Getting All Distinct Values From Solr

If you're looking to try to get all distinct values for a field, Solr has a great functionality called faceting that does most of the work for you.

If you're using any kind of sufficiently large set of data, where your number of distinct values for a particular field is in the range of thousands or hundreds of thousands, getting all values can be hard.

The traditional approach is to serially iterate or paginate using a fixed limit and a growing offset. This can be a problem at any kind of reasonable scale. This amount of serialization requires you to put the latency for all of your queries end to end, providing an unnecessarily large worst-case time complexity.

There are a lot smarter ways to do things these days, and each individual approach can be boiled down to the use of asynchronous processing. It's easy to asynchronously process a paginated dataset and maintain its order assuming you know the size of the data first.

The problem then becomes determining the number of distinct values on the client side within a document set without first iterating over each value (or asking Solr for the max, which is complicated, and is often difficult to implement client-side). We will need to make a series of educated guesses that should work faster than iterating serially.

I've created the following quick-and-dirty heuristic to get the maximum number of distinct values for a resultset where you can easily determine the total number of documents:

Start with the total number of documents in the result set as your assumed number of distinct values (we'll call this the expected max).
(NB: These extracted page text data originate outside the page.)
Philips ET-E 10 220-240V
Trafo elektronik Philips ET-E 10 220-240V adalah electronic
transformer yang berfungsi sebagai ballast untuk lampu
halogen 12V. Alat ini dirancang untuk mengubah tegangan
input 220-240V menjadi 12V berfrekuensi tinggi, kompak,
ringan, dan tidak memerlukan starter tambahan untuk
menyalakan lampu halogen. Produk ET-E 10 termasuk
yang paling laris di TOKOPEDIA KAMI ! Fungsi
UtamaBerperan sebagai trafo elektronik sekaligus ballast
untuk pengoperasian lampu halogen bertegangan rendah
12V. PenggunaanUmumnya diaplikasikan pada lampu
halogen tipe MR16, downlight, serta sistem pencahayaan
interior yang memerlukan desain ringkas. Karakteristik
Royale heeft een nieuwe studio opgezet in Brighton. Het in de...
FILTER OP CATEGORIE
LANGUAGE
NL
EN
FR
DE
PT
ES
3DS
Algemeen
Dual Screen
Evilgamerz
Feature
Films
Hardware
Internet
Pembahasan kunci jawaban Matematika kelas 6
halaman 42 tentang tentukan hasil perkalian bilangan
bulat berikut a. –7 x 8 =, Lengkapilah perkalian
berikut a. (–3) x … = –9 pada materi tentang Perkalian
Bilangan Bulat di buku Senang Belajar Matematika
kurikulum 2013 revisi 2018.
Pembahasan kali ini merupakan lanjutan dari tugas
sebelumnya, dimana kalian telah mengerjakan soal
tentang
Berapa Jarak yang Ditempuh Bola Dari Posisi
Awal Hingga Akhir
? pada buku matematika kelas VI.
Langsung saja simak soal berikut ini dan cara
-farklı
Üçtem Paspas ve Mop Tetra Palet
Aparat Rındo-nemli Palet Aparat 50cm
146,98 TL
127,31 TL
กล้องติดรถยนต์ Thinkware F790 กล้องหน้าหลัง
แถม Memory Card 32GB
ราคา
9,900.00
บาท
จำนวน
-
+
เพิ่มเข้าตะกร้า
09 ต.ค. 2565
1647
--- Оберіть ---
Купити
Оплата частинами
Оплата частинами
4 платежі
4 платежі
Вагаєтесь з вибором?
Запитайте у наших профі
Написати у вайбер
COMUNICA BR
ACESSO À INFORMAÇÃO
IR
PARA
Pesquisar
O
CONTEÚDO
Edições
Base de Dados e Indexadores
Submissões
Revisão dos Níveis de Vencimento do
Attempt to retrieve that value for the facet offset at the expected from solr, with and a sufficiently large set of values as your limit. If you don't find any values, cut the expected max in half and start over with that value as the expected max. If you do find values, and the number of values is as large as the limit requested, then set your expected max to 1.15% its current value and start over.

Once you have retrieved a result set where the number of values returned is less than the limit provided, you can add the length of the available values to your expected max, and you now know the number of distinct values. You should manage to do this with a lot fewer requests than normally, too.

Once you have the the max, you can retrieve all distinct values asynchronously client-side, because you can now derive all the arguments required to invoke or enqueue requests against each result set as you retrieve them from Solr.